Acara reses berlangsung pada Minggu (17/08/2025) di Kelurahan Bojongsari, Kecamatan Indramayu, Kabupaten Indramayu. Puluhan warga tampak hadir memenuhi lokasi kegiatan, mulai dari tokoh masyarakat, perangkat desa, pemuda, hingga perwakilan organisasi kemasyarakatan. Kehadiran warga tersebut menunjukkan antusiasme yang tinggi untuk menyampaikan aspirasi secara langsung kepada wakil rakyat mereka.

Dalam sambutannya, Endang Effendi menegaskan bahwa kegiatan reses merupakan amanat konstitusi dan kewajiban anggota dewan untuk kembali ke daerah pemilihannya. Menurutnya, reses bukan hanya formalitas, melainkan ruang penting untuk menyerap masukan, mendengar keluhan, serta mencari solusi terhadap persoalan yang dihadapi masyarakat.
“Saya hadir di sini bukan hanya sebagai wakil rakyat, tetapi juga sebagai bagian dari masyarakat Indramayu yang ingin mendengarkan dan memperjuangkan kepentingan warga. Aspirasi yang disampaikan hari ini akan saya bawa ke tingkat pembahasan, baik di DPRD Kabupaten maupun berkoordinasi dengan pemerintah daerah,” ungkap Endang di hadapan peserta reses.
Berbagai persoalan pun muncul dalam dialog antara warga dengan para legislator. Salah satu yang paling banyak dikeluhkan adalah mengenai pelayanan PDAM Tirta Dharma Ayu.
Seorang warga Desa Sindang, H. Hidayat (45), menyampaikan keluhannya terkait distribusi air bersih. Menurutnya, suplai air dari PDAM seringkali mengecil di pagi hari, sehingga menyulitkan masyarakat untuk memenuhi kebutuhan sehari-hari.
“Kalau pagi hari, air yang keluar dari PDAM sangat kecil. Padahal, waktu itu kebutuhan air sedang banyak. Kami berharap agar PDAM memperbaiki sistem distribusinya sehingga masyarakat bisa lebih nyaman,” ujar Hidayat.

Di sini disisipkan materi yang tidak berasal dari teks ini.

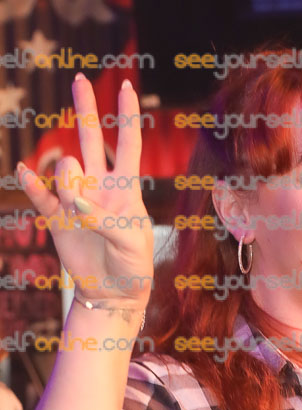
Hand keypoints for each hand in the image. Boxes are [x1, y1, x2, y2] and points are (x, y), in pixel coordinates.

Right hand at [15, 74, 153, 308]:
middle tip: (80, 78)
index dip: (127, 116)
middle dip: (86, 109)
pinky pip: (39, 194)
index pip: (128, 144)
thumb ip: (106, 219)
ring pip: (65, 168)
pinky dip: (31, 183)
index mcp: (127, 189)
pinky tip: (24, 171)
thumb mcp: (131, 244)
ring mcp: (76, 200)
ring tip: (77, 210)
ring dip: (68, 181)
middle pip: (92, 139)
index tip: (127, 86)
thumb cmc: (133, 268)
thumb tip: (75, 201)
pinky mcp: (57, 218)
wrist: (112, 295)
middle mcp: (100, 187)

Selain itu, persoalan infrastruktur juga turut menjadi sorotan warga. Nuryati (35), warga setempat, mengungkapkan harapannya agar pemerintah segera memperbaiki jalan di sekitar pemukiman mereka yang sudah lama rusak.
“Jalan di sekitar rumah saya sudah lama berlubang. Jika musim hujan, jalan berubah menjadi becek dan sulit dilewati. Kami mohon agar segera ada perbaikan demi kenyamanan warga,” tutur Nuryati.
Menanggapi hal tersebut, Endang berjanji akan menyampaikan aspirasi ini kepada pihak terkait. Ia menekankan bahwa persoalan air bersih dan infrastruktur jalan merupakan kebutuhan mendasar yang harus menjadi prioritas pemerintah daerah.
Daniel Mutaqien dan H. Taufik Hidayat yang hadir dalam kesempatan itu juga memberikan dukungan penuh. Mereka menegaskan bahwa sinergi antara DPR RI, DPRD Provinsi, dan DPRD Kabupaten sangat penting untuk memperjuangkan kebutuhan masyarakat secara berjenjang.
Kegiatan reses ditutup dengan doa bersama dan ramah tamah. Warga merasa senang karena aspirasinya didengar secara langsung oleh wakil rakyat. Endang berharap momentum ini dapat memperkuat komunikasi antara masyarakat dan pemerintah, sehingga pembangunan di Indramayu semakin merata dan sesuai kebutuhan warga.
Dengan adanya kegiatan seperti ini, diharapkan suara rakyat tidak hanya berhenti di forum reses, tetapi benar-benar diperjuangkan hingga membuahkan hasil nyata bagi kesejahteraan masyarakat Kabupaten Indramayu.